- _THE TASK_:
Can you repeat the article on Florida's Hispanic voters from "Hispanics in Florida" to "tide — and quickly.", swapping "tide" for "current"?

- _TEXT BLOCK_:
TAMPA — In a nondescript strip mall in suburban Tampa, with a green “Space Available” sign still hanging above the doorway, lies a small battlefield in the tug-of-war for Hispanic voters in Florida.
The Republican National Committee Hispanic Community Center is only one room, but its 1,500 square feet represent much more to the GOP. It’s part of a larger effort to prove the party’s year-round commitment to historically liberal minority communities whose voters Republicans say the Democrats have taken for granted.
Hispanics in Florida — a diverse group that includes left-leaning Puerto Ricans, reliably conservative Cuban voters and many others with unique political nuances from Mexico, South America and more — have long trended Democratic overall. But there are growing signs Republicans are turning the tide — and quickly.
According to recently released state data, about 58,000 more Hispanic voters registered with Florida’s Republican Party between 2020 and 2022, resulting in growth that far outpaces the party’s gains among voters of all races. In the same period, Democrats lost about 46,000 registered Hispanic voters. That’s not far off from the rate of its overall statewide losses as the party sheds numbers.
The figures are even more concerning for Democrats when zooming in on some of the party’s stronghold counties: In Hillsborough, the Democratic Party lost about 7% of its Hispanic voters, while in Miami-Dade, the losses stood at 9%. Both are higher than the statewide rate.
“The Republican Party, by investing early and hiring people from the community, have shown that we are here to earn your vote and we’re going to talk about the issues that you care about,” Ronna McDaniel, the Republican National Committee chairperson, said at a get-out-the-vote event last week at the Tampa community center. “We’re going to be here long-term.”

[Stored data entries]
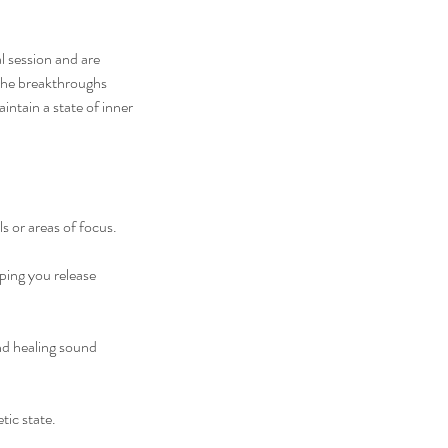
l session and are
 the breakthroughs
intain a state of inner
s or areas of focus.
ping you release
nd healing sound
ic state.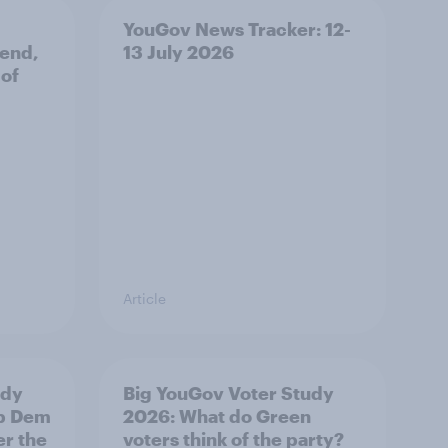
YouGov News Tracker: 12-
 end,
13 July 2026
 of
Article
udy
Big YouGov Voter Study
ib Dem
2026: What do Green
er the
voters think of the party?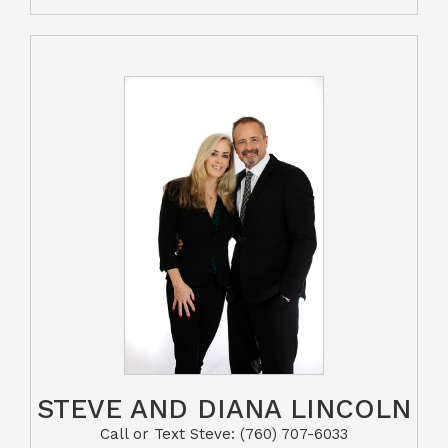
STEVE AND DIANA LINCOLN
Call or Text Steve: (760) 707-6033​​​​​​​​​​​​​​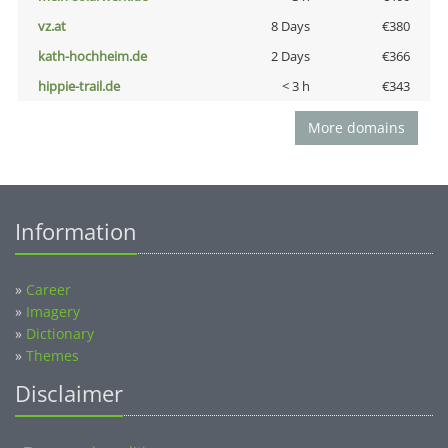
vz.at
8 Days
€380
kath-hochheim.de
2 Days
€366
hippie-trail.de
< 3 h
€343
More domains
Information
»
Career
»
Imagery
»
Dictionary
»
Themes
Disclaimer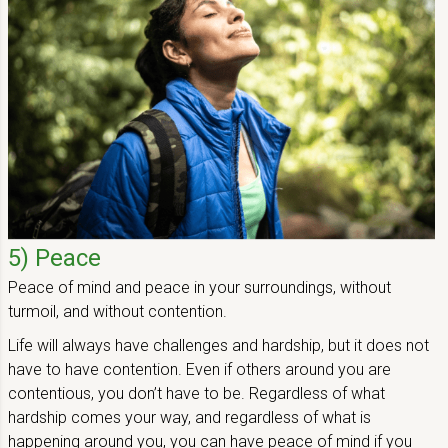
5) Peace
Peace of mind and peace in your surroundings, without
turmoil, and without contention.
Life will always have challenges and hardship, but it does not
have to have contention. Even if others around you are
contentious, you don’t have to be. Regardless of what
hardship comes your way, and regardless of what is
happening around you, you can have peace of mind if you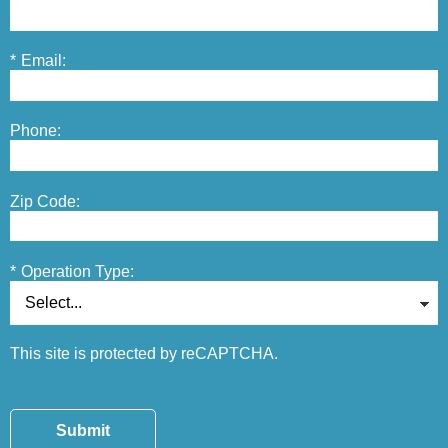
*
Email:
Phone:
Zip Code:
*
Operation Type:
This site is protected by reCAPTCHA.
Submit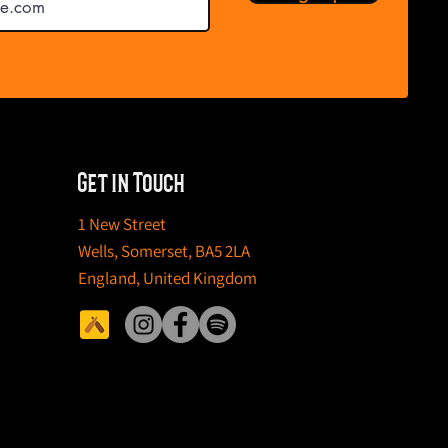
Get in Touch
1 New Street
Wells,
Somerset,
BA5 2LA
England,
United Kingdom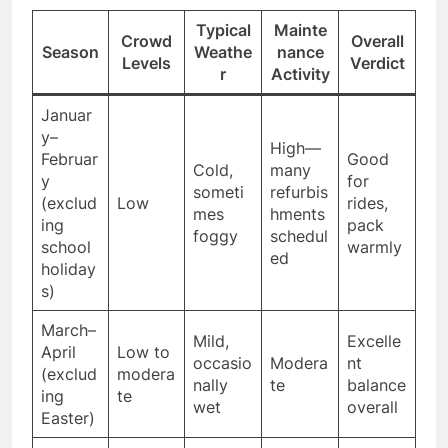
Typical
Mainte
Crowd
Overall
Season
Weathe
nance
Levels
Verdict
r
Activity
Januar
y–
High—
Februar
Good
Cold,
many
y
for
someti
refurbis
(exclud
Low
rides,
mes
hments
ing
pack
foggy
schedul
school
warmly
ed
holiday
s)
March–
Mild,
Excelle
April
Low to
occasio
Modera
nt
(exclud
modera
nally
te
balance
ing
te
wet
overall
Easter)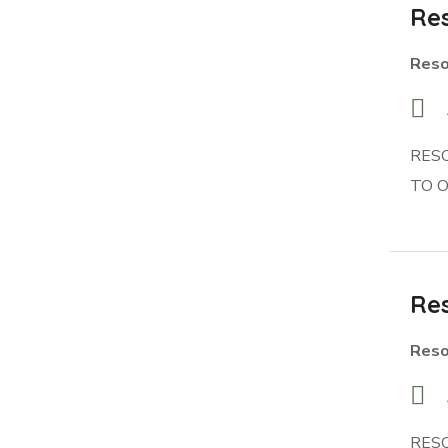
Res
Reso
RES
TO 
Res
Reso
RES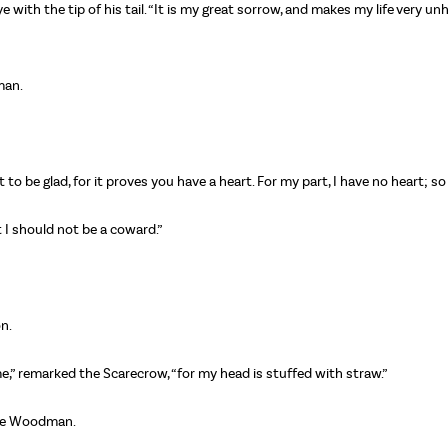
eye with the tip of his tail. “It is my great sorrow, and makes my life very
man.
o be glad, for it proves you have a heart. For my part, I have no heart; so
t I should not be a coward.”
on.
e,” remarked the Scarecrow, “for my head is stuffed with straw.”
 the Woodman.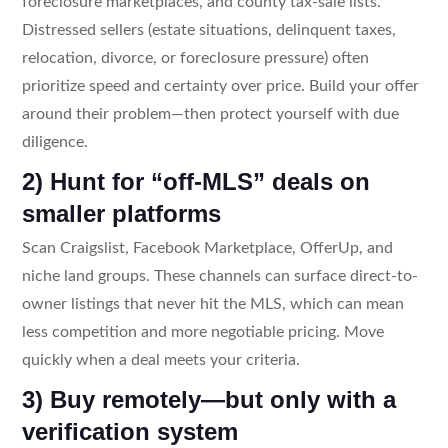
foreclosure marketplaces, and county tax-sale lists.
Distressed sellers (estate situations, delinquent taxes,
relocation, divorce, or foreclosure pressure) often
prioritize speed and certainty over price. Build your offer
around their problem—then protect yourself with due
diligence.
2) Hunt for “off-MLS” deals on
smaller platforms
Scan Craigslist, Facebook Marketplace, OfferUp, and
niche land groups. These channels can surface direct-to-
owner listings that never hit the MLS, which can mean
less competition and more negotiable pricing. Move
quickly when a deal meets your criteria.
3) Buy remotely—but only with a
verification system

- _OUTPUT FOR THIS TASK_:
Hispanics in Florida — a diverse group that includes left-leaning Puerto Ricans, reliably conservative Cuban voters and many others with unique political nuances from Mexico, South America and more — have long trended Democratic overall. But there are growing signs Republicans are turning the current — and quickly.